Swearingen also told the court that the case file showed that semen was found in the woman’s underwear.
On cross-examination, defense attorney Jeff Finley asked about the specifics of the investigator’s questions of sexual contact.
“Sex is sex,” Swearingen said. “We figured he knew what we were asking him.”
Despite previous testimony by the complaining witness and people who were with her that night about her having consumed alcohol, Canterbury told police the woman was not overly intoxicated and was making rational decisions, according to Swearingen’s testimony.
When asked about the blood on the seat of his vehicle, Canterbury described it and said it looked like a hip injury.
Canterbury told the police that after he dropped the woman off, he went to a restaurant on Court Street and got water and napkins to clean blood from the seat of his car. But when police talked to his grandmother, she told them she had mixed a bleach solution he used to clean the seat.
“He said ‘I forgot to tell you about that,’” Swearingen told the jury.
Swearingen said he conducted follow-up interviews, including one with Ashley Spencer, an ex-girlfriend of Canterbury.
Spencer testified on Thursday as well, telling jurors about spending the evening with Canterbury before he left on Sept. 9, 2011.
Spencer lived in James Hall and had been visited “frequently” by her boyfriend in the last few months before the incident. He came to visit this time because it was the last time he would be able to before he was deployed.
“We were supposed to get drunk and have sex,” Spencer said, testifying that Canterbury brought alcohol with him and they drank in her dorm room after getting dinner and walking around campus. Spencer was 19 at the time.
She said Canterbury was mixing the drinks for her and she began to feel “the drunkest (she’d) ever been.” She began to get sick before they could have sex, Spencer said. He stayed with her for a little while before leaving to go to the restroom.
She said she heard him start “flirting” with the resident assistant and she yelled for him. The RA, Molly Nocheck, testified that she had come out of her room to ask the man to be quiet.
“He said you have to be nice to me because I’m being deployed,” Nocheck said, adding that hearing that he was in the military made her “pause and reconsider asking him to be quiet,” she told the court.
Her identification of Canterbury, though, was stricken from the record when she said “I think it’s him.”
When Canterbury came back into Spencer’s room, he stayed a little longer and then decided to leave, according to testimony on Thursday. Later that night Spencer texted with Canterbury and Canterbury told her that he had picked up a woman and that she had told him she had been raped.

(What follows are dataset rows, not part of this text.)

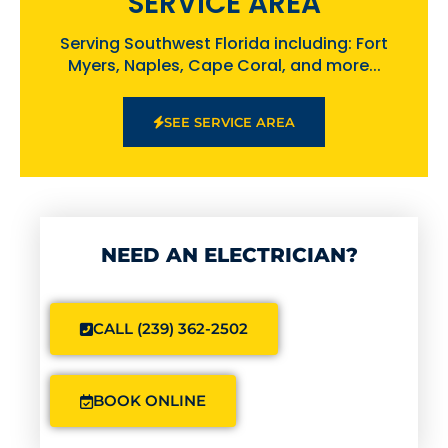
SERVICE AREA
Serving Southwest Florida including: Fort
Myers, Naples, Cape Coral, and more...
SEE SERVICE AREA
NEED AN ELECTRICIAN?
CALL (239) 362-2502
BOOK ONLINE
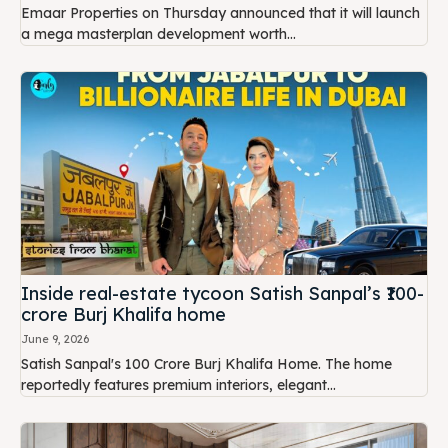
Emaar Properties on Thursday announced that it will launch
a mega masterplan development worth...
Inside real-estate tycoon Satish Sanpal’s ₹100-
crore Burj Khalifa home
June 9, 2026
Satish Sanpal's ₹100 Crore Burj Khalifa Home. The home
reportedly features premium interiors, elegant...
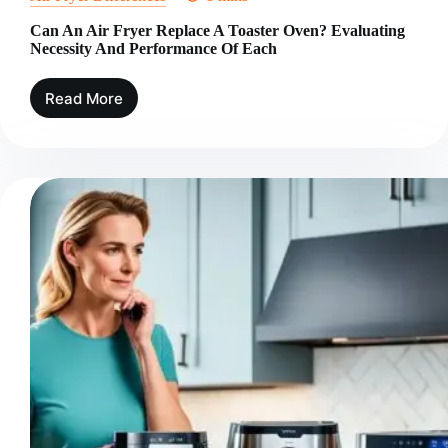
Can An Air Fryer Replace A Toaster Oven? Evaluating
Necessity And Performance Of Each
Read More
Can
An
Air
Fryer
Replace
A
Toaster
Oven?
Evaluating
Necessity
And
Performance
Of
Each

Spencer later received a crime alert about a rape alleged to have happened on Sept. 9.
“I thought, ‘Oh my God, this sounds a lot like what he told me on the phone that night,’” Spencer testified.

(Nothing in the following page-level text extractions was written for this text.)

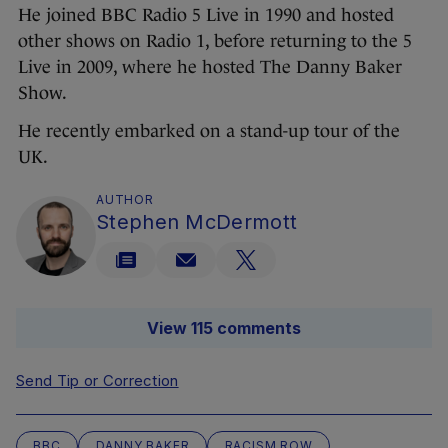
He joined BBC Radio 5 Live in 1990 and hosted
other shows on Radio 1, before returning to the 5
Live in 2009, where he hosted The Danny Baker
Show.
He recently embarked on a stand-up tour of the
UK.
AUTHOR
Stephen McDermott
View 115 comments
Send Tip or Correction
BBC
DANNY BAKER
RACISM ROW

When she texted him, showing him the crime alert, she asked him if that was what the woman had told him.
“Well, basically (sic),” Canterbury responded, according to texts between the two shown to the jury.
After discussing the case with Canterbury, OUPD obtained a search warrant for his vehicle, an older-model Chevy Impala, which was given to the Ohio Bureau of Criminal Identification and Investigation to process.
Special Agent Shane Henshaw processed the car, looking through the car from front to back. Despite Canterbury saying he had cleaned the passenger seat, Henshaw tested the seat and got positive results for “what appeared to be “blood” and “suspected semen” on the passenger seat. He took a cutting of the seat along with swabs of areas and gave the evidence to OUPD.
He did testing after he found the suspected semen, a “presumptive test” for semen, Henshaw testified.
“It was a very, very faint positive,” Henshaw said, noting that the result could mean a positive result or a false positive. In cross-examination, Henshaw explained that he takes the swabs and conducts initial testing, then sends it to law enforcement to decide if further testing should be conducted.